Beyond Location Count: Inside Gotab’s Strategy of Targeting High-Value vs High-Volume Customers
While most restaurant technology companies chase location count as their primary growth metric, Gotab is taking a radically different approach. Their strategy focuses on high-volume establishments that can truly benefit from operational transformation.
In a recent Category Visionaries episode, co-founder Tim McLaughlin revealed why this unconventional approach is reshaping their industry. His insights offer valuable lessons for B2B founders about rethinking traditional customer acquisition metrics.
Redefining Success Metrics
The restaurant tech industry, particularly companies like DoorDash, has trained everyone to focus on location count. But as Tim explains, “One thing that’s actually very confusing, I think, to a lot of people when they talk to Gotab, is they always think, and I think maybe Doordash trained everybody this. They always think that we care a lot about how many locations we have, like how many restaurants we have and when we actually don’t.”

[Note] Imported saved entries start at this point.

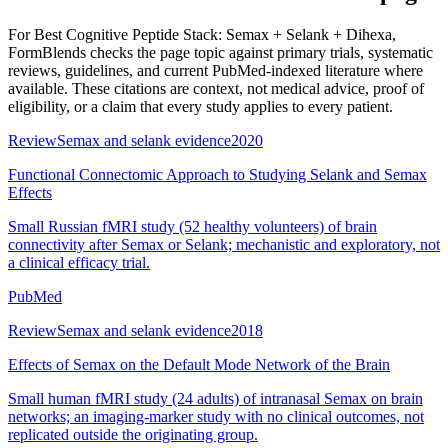
For
Best Cognitive Peptide Stack: Semax + Selank + Dihexa
,
FormBlends checks the page topic against primary trials, systematic
reviews, guidelines, and current PubMed-indexed literature where
available. These citations are context, not medical advice, proof of
eligibility, or a claim that every study applies to every patient.
Review
Semax and selank evidence
2020
Functional Connectomic Approach to Studying Selank and Semax
Effects
Small Russian fMRI study (52 healthy volunteers) of brain
connectivity after Semax or Selank; mechanistic and exploratory, not
a clinical efficacy trial.
PubMed
Review
Semax and selank evidence
2018
Effects of Semax on the Default Mode Network of the Brain
Small human fMRI study (24 adults) of intranasal Semax on brain
networks; an imaging-marker study with no clinical outcomes, not
replicated outside the originating group.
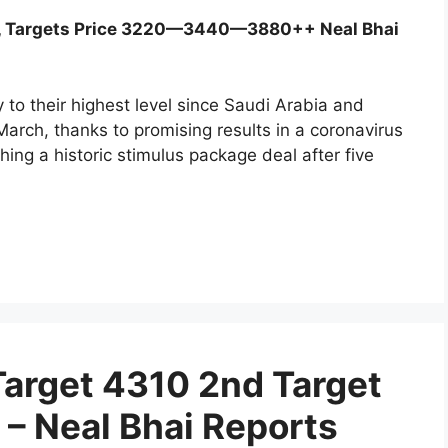
0, Targets Price 3220—3440—3880++ Neal Bhai
to their highest level since Saudi Arabia and
arch, thanks to promising results in a coronavirus
ing a historic stimulus package deal after five
Target 4310 2nd Target
 – Neal Bhai Reports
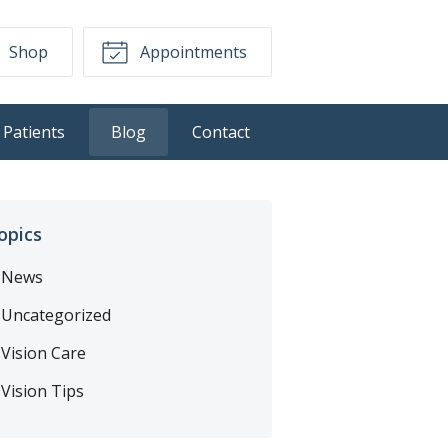
Shop
Appointments
Patients
Blog
Contact
opics
News
Uncategorized
Vision Care
Vision Tips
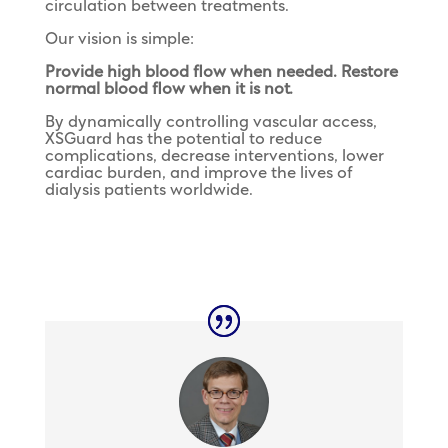
circulation between treatments.
Our vision is simple:
Provide high blood flow when needed. Restore
normal blood flow when it is not.
By dynamically controlling vascular access,
XSGuard has the potential to reduce
complications, decrease interventions, lower
cardiac burden, and improve the lives of
dialysis patients worldwide.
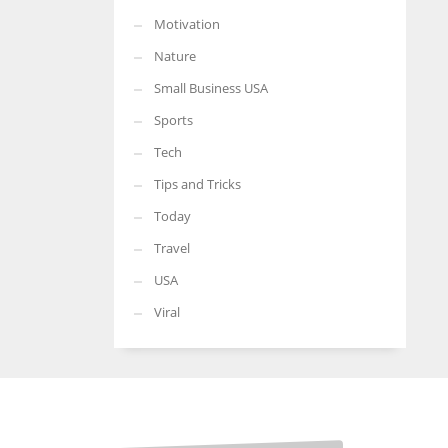
Motivation
Nature
Small Business USA
Sports
Tech
Tips and Tricks
Today
Travel
USA
Viral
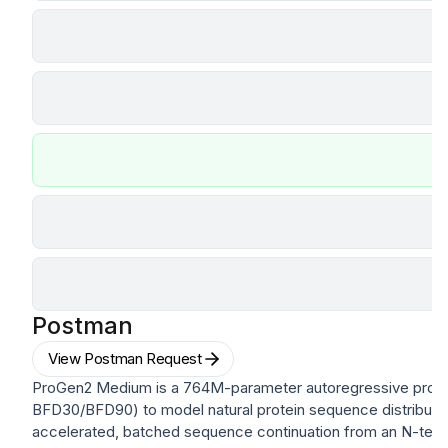
Postman
View Postman Request
ProGen2 Medium is a 764M-parameter autoregressive prote
BFD30/BFD90) to model natural protein sequence distributi
accelerated, batched sequence continuation from an N-termi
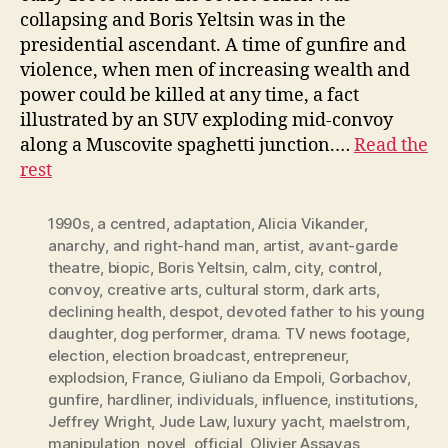
collapsing and Boris Yeltsin was in the
presidential ascendant. A time of gunfire and
violence, when men of increasing wealth and
power could be killed at any time, a fact
illustrated by an SUV exploding mid-convoy
along a Muscovite spaghetti junction.…
Read the
rest
1990s
,
a centred
,
adaptation
,
Alicia Vikander
,
anarchy
,
and right-hand man
,
artist
,
avant-garde
theatre
,
biopic
,
Boris Yeltsin
,
calm
,
city
,
control
,
convoy
,
creative arts
,
cultural storm
,
dark arts
,
declining health
,
despot
,
devoted father to his young
daughter
,
dog performer
,
drama. TV news footage
,
election
,
election broadcast
,
entrepreneur
,
explodsion
,
France
,
Giuliano da Empoli
,
Gorbachov
,
gunfire
,
hardliner
,
individuals
,
influence
,
institutions
,
Jeffrey Wright
,
Jude Law
,
luxury yacht
,
maelstrom
,
manipulation
,
novel
,
official
,
Olivier Assayas
,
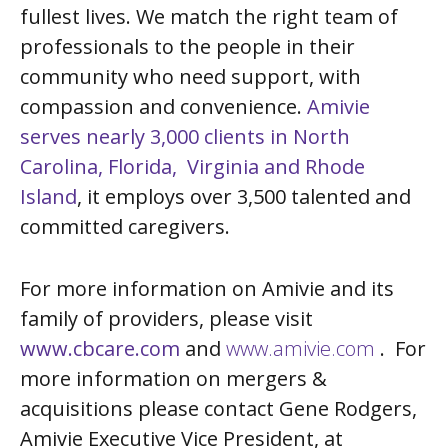
fullest lives. We match the right team of
professionals to the people in their
community who need support, with
compassion and convenience.
Amivie
serves nearly 3,000 clients in North
Carolina, Florida, Virginia and Rhode
Island
, it employs over 3,500 talented and
committed caregivers.
For more information on Amivie and its
family of providers, please visit
www.cbcare.com
and
www.amivie.com
. For
more information on mergers &
acquisitions please contact Gene Rodgers,
Amivie Executive Vice President, at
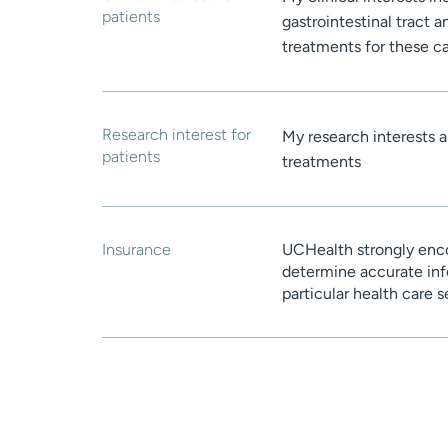
patients
gastrointestinal tract 
treatments for these c
Research interest for
My research interests a
patients
treatments
Insurance
UCHealth strongly enco
determine accurate inf
particular health care 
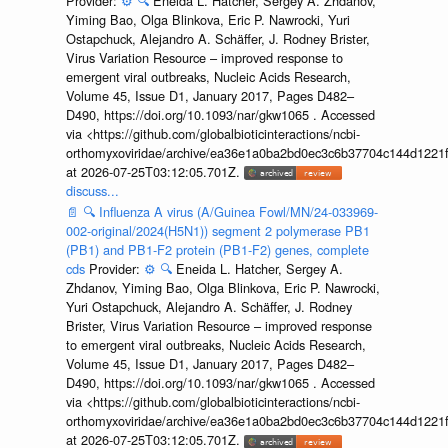
Provider:
⚙️
🔍
Eneida L. Hatcher, Sergey A. Zhdanov,
Yiming Bao, Olga Blinkova, Eric P. Nawrocki, Yuri
Ostapchuck, Alejandro A. Schäffer, J. Rodney Brister,
Virus Variation Resource – improved response to
emergent viral outbreaks, Nucleic Acids Research,
Volume 45, Issue D1, January 2017, Pages D482–
D490, https://doi.org/10.1093/nar/gkw1065 . Accessed
via <https://github.com/globalbioticinteractions/ncbi-
orthomyxoviridae/archive/ea36e1a0ba2bd0ec3c6b37704c144d1221f
at 2026-07-25T03:12:05.701Z.
discuss...
📄
🔍
Influenza A virus (A/Guinea Fowl/MN/24-033969-
002-original/2024(H5N1)) segment 2 polymerase PB1
(PB1) and PB1-F2 protein (PB1-F2) genes, complete
cds
Provider:
⚙️
🔍
Eneida L. Hatcher, Sergey A.
Zhdanov, Yiming Bao, Olga Blinkova, Eric P. Nawrocki,
Yuri Ostapchuck, Alejandro A. Schäffer, J. Rodney
Brister, Virus Variation Resource – improved response
to emergent viral outbreaks, Nucleic Acids Research,
Volume 45, Issue D1, January 2017, Pages D482–
D490, https://doi.org/10.1093/nar/gkw1065 . Accessed
via <https://github.com/globalbioticinteractions/ncbi-
orthomyxoviridae/archive/ea36e1a0ba2bd0ec3c6b37704c144d1221f
at 2026-07-25T03:12:05.701Z.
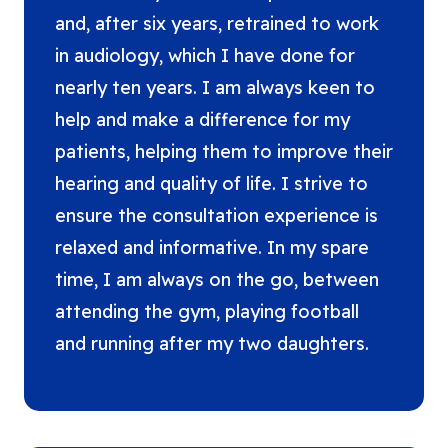
and, after six years, retrained to work
in audiology, which I have done for
nearly ten years. I am always keen to
help and make a difference for my
patients, helping them to improve their
hearing and quality of life. I strive to
ensure the consultation experience is
relaxed and informative. In my spare
time, I am always on the go, between
attending the gym, playing football
and running after my two daughters.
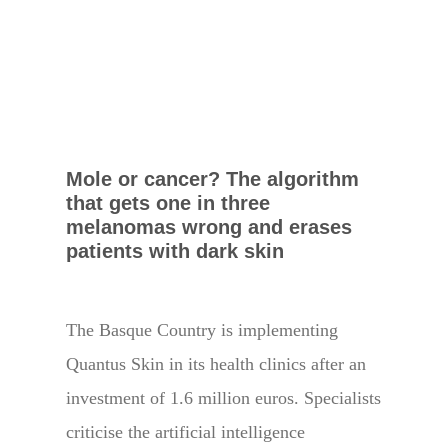
Mole or cancer? The algorithm
that gets one in three
melanomas wrong and erases
patients with dark skin
The Basque Country is implementing
Quantus Skin in its health clinics after an
investment of 1.6 million euros. Specialists
criticise the artificial intelligence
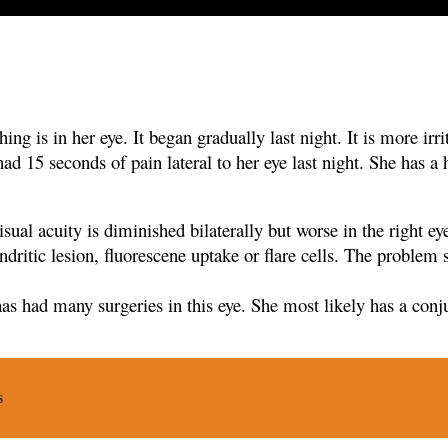
ng is in her eye. It began gradually last night. It is more irri
 had 15
seconds of pain lateral to her eye last night. She has a
isual acuity is diminished bilaterally but worse in the right e
ndritic lesion,
fluorescene uptake or flare cells. The problem 
has had many surgeries in this eye. She most likely has a
conju
s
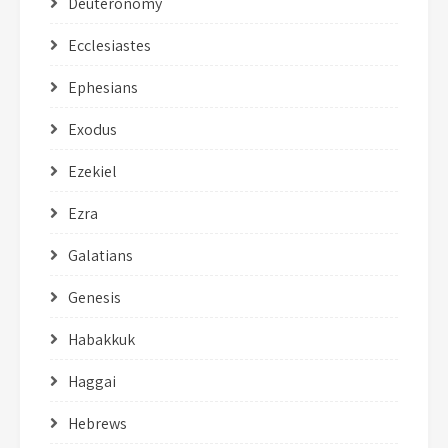
Deuteronomy
Ecclesiastes
Ephesians
Exodus
Ezekiel
Ezra
Galatians
Genesis
Habakkuk
Haggai
Hebrews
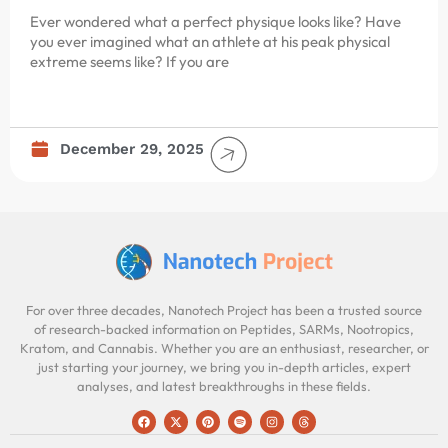
Ever wondered what a perfect physique looks like? Have
you ever imagined what an athlete at his peak physical
extreme seems like? If you are
December 29, 2025
For over three decades, Nanotech Project has been a trusted source
of research-backed information on Peptides, SARMs, Nootropics,
Kratom, and Cannabis. Whether you are an enthusiast, researcher, or
just starting your journey, we bring you in-depth articles, expert
analyses, and latest breakthroughs in these fields.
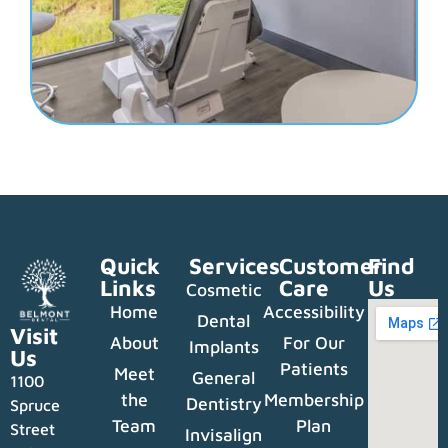
Quick
Services
Customer
Find
Links
Care
Us
Cosmetic
Home
Accessibility
Dental
Visit
About
For Our
Implants
Us
Patients
Meet
General
1100
the
Membership
Dentistry
Spruce
Team
Plan
Street
Invisalign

Instead, Gotab prioritizes the success and scale of individual locations. Tim notes, “If I can go win a $30 million restaurant… it’s actually a lot better for us as a business. And we can also build some really rich functionality for those operators to create a bespoke experience.”
The Volume Advantage
This focus on high-volume establishments isn’t just about revenue. It’s about finding customers who can truly benefit from operational transformation. Tim shares a compelling example: “Maui Brewing will see 8000 people. 8000 guests come through one restaurant in a week, which is a pretty high volume.”
At this scale, operational efficiency becomes critical. As Tim explains, “When you get into these bigger restaurants, they have no choice in the new labor market but to leverage all of our technology because they get into such resource binds that they really need the software to do a lot for them.”
Proving the Model
The results speak for themselves. While “restaurants typically try to stay under 30% of their revenue is spent on labor,” Tim notes that “our restaurants, on average, have a 22% labor cost, which is basically 25% below the industry norm.” This efficiency translates directly to operator profitability.
This success creates a virtuous cycle. As Tim explains, “Those are the ones where not only we win there, we stay there. They love us, they make lots of money thanks to us, and we make money because we make money when they do.”
Building for Scale
High-volume customers also drive product innovation. When Gotab introduced QR ordering, they discovered, “We would actually take more orders than they’d ever taken before at the same time.” This forced them to develop robust operational tools to handle the increased volume.
Their latest high-profile customer, T Squared – a collaboration between Tiger Woods and Justin Timberlake in New York City – exemplifies this strategy. These flagship locations demonstrate the platform’s capabilities at scale.
Lessons for B2B Founders
Gotab’s approach offers several key insights for B2B founders:
- Question industry-standard metrics
- Focus on customers who need your full capability set
- Let customer success drive growth
- Build depth before breadth
The strategy also demonstrates how focusing on the right customers can accelerate product development and market validation. As Tim notes, these high-volume customers “don’t just want commodity experiences.” They demand and help shape innovative solutions.
For B2B founders, particularly those building operational technology, Gotab’s experience shows the value of focusing on customers who can truly benefit from your full platform capabilities. Sometimes the path to scale isn’t through rapid customer acquisition, but through dramatic transformation of select high-value customers.